Etkileyici bir hatip ama eksantrik bir kişilikti. Eskinin Türkiye’sinde “Değişik” ve “Garip” çıkışları ile gündeme gelirdi. Onun bu durumu Refah Partisi düşmanları tarafından partiye...
Etkileyici bir hatip ama eksantrik bir kişilikti. Eskinin Türkiye’sinde “Değişik” ve “Garip” çıkışları ile gündeme gelirdi. Onun bu durumu Refah Partisi düşmanları tarafından partiye saldırmak için kullanılırdı.
Eski adıyla Hasan Mezarcı, şimdi kendi ilan ettiği şekliyle Meryemoğlu Mesih-İsa. Yine gündeme geldi. Bu kez evliliğiyle.
Önce biraz geçmişi hatırlayalım. Hasan Mezarcı Ümraniye Müftüsü iken Refah Partisi Milletvekili seçildi. 6 Kasım 1991 ile 24 Aralık 1995 tarihleri arasında 19. Dönem Milletvekilliği yaptı.
Partisi onun tavırlarını taşıyamadığı için ihraç etti. Ve daha sonra hapis cezasına çarptırıldı. Aslında hapislik ne yapmıştı şimdi hatırlayan var mıdır, bilmem. Dediğim gibi o zamanlar böyleydi.
Hapse girince bir değişim geçirdi Mezarcı. İçine kapandı, yalnızlaştı. En önemli iddiası cezaevindeyken pisikolojik ve biyokimyasal işkenceye maruz bırakıldığıydı. İşin ilginci daha sonra devlet büyüklerine yazdığı 2012 tarihli mektuplarda bu işkenceyi Fetullah Gülen’in yaptığını anlatmasıydı.
1997 yılında cezaevinden çıktı. Bir kez daha herkesi şaşırttı. Çünkü Allah tarafından peygamberlikle görevlendirildiğini (Haşa) kendisinin İsa Mesih olduğunu iddia ediyordu.
Bunu daha önce Abdi İpekçi’nin katili, Papa suikastçısı Mehmet Ali Ağca da iddia etmişti. Ağca Malatyalıydı, Mezarcı Düzceli. Böylece Türkiye aynı yüzyıl içinde iki İsa-Mesih ile tanışmış oldu.
Mezarcı hapisten çıktıktan sonra Almanya’ya gitti. Üç yıl neredeyse ortadan kayboldu. Sonra bir anda televizyonlara çıkarak görüntüsüyle herkesi bir kez daha şok etti. Çünkü, bu sefer kulağında küpeleri, bileklerinde bilezikleri, boynunda kolyesi, sarıya boyattığı uzun saçları, elinde bastonu, tepeden tırnağa altın sarısı pelerini ile görülüyordu.

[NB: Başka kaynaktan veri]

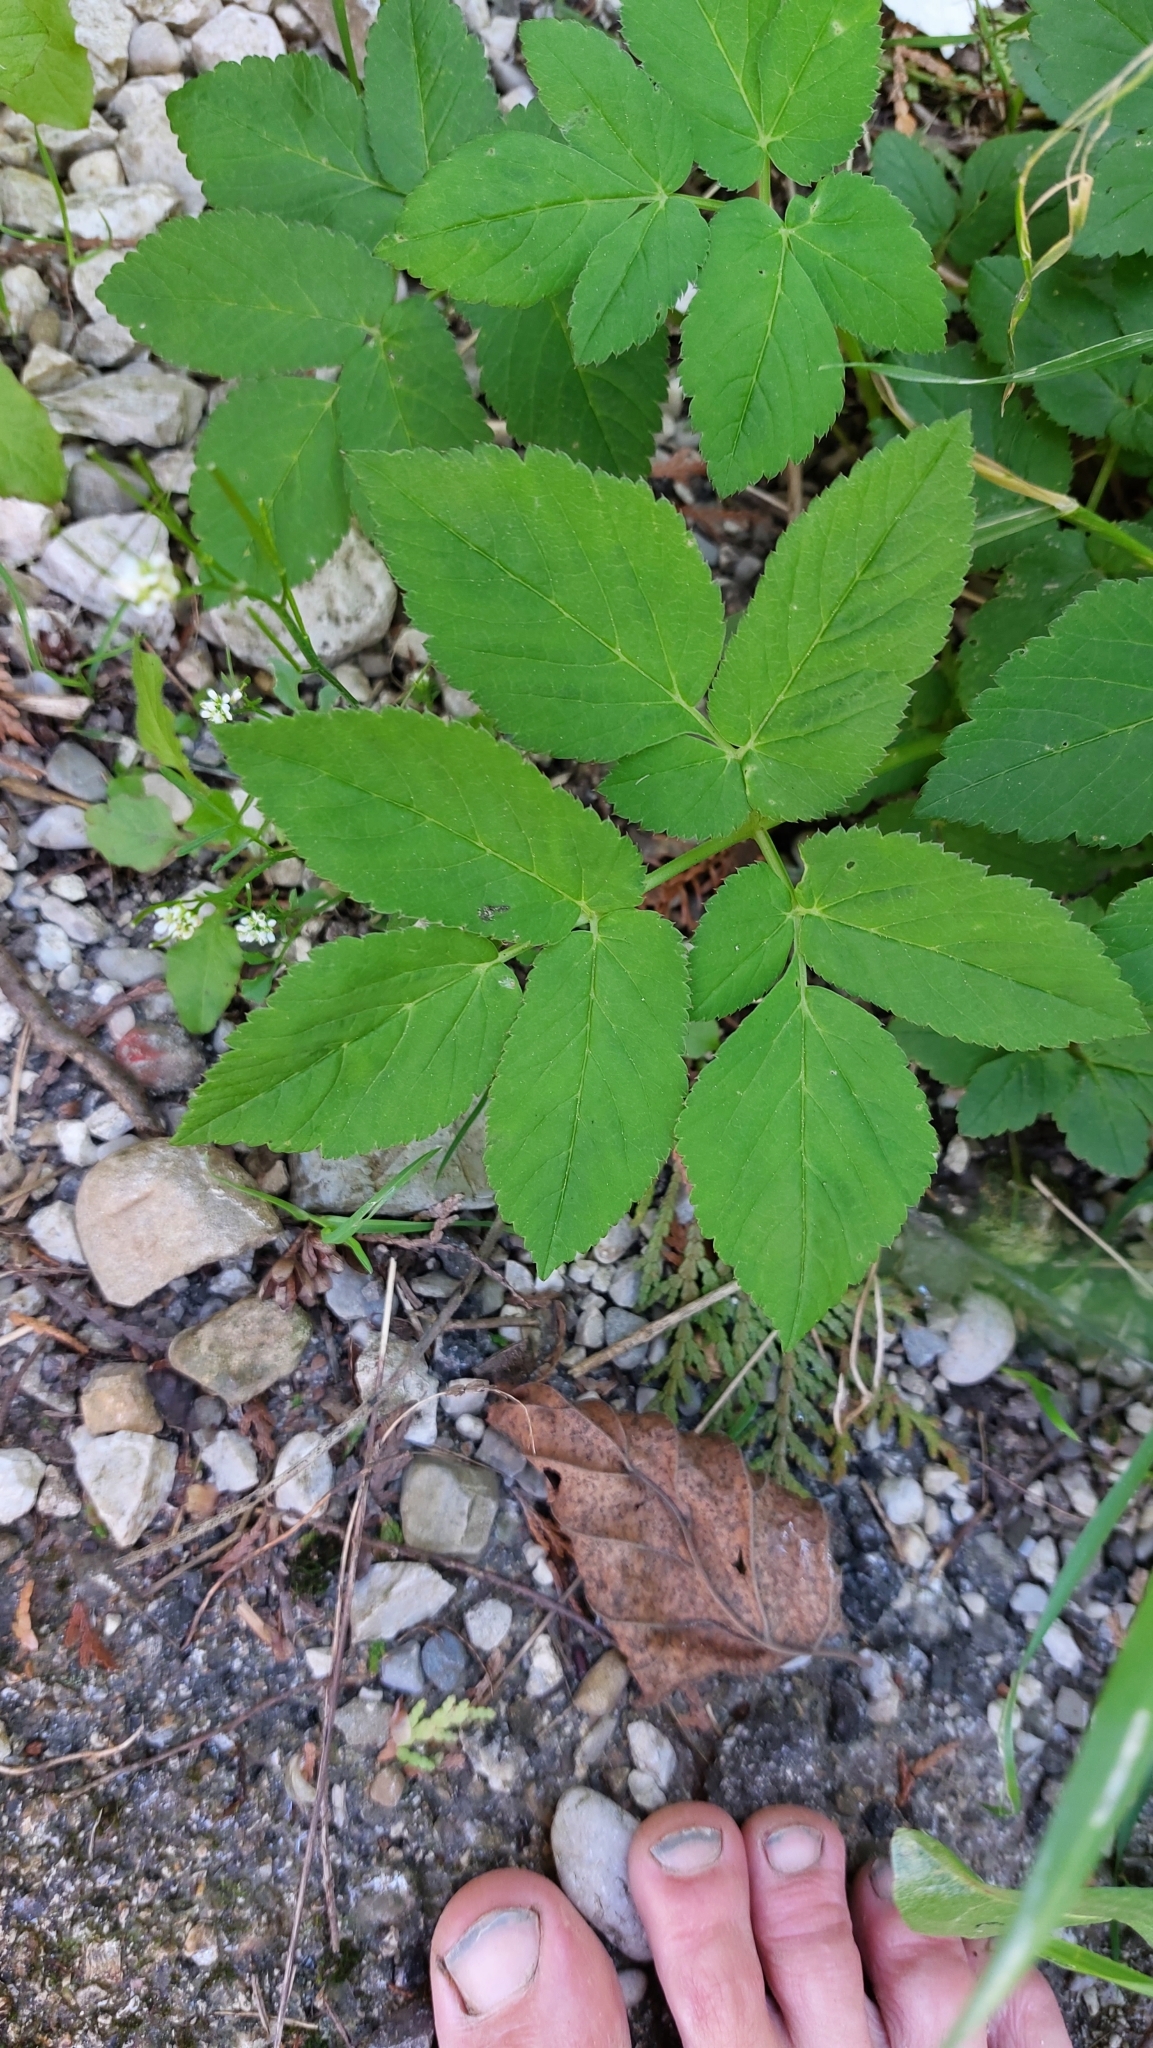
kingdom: Plantae
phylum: Tracheophyta
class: Magnoliopsida
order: Apiales
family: Apiaceae
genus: Aegopodium
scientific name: Aegopodium podagraria
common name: Ground-elder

2001’de Türkiye’ye döndü. Eski bir davadan kesinleşmiş cezasını 3 ay yatarak çekti. Ve yine ortadan kayboldu. Ortadan kayboldu ama boş durmadı. İnternet sitesi kurdu, kitaplar yazdı. 2012’de Dönemin Cumhurbaşkanı Abdullah Gül ile Başbakan Recep Tayyip Erdoğan’a, hatta Fener Rum Patriğine mektuplar yazarak kendinin İsa-Mesih olduğunu tebliğ etti. Mektuplarında Hazreti İsa’nın da başlangıçta Yahudiler tarafından reddedildiğinin altını çiziyordu.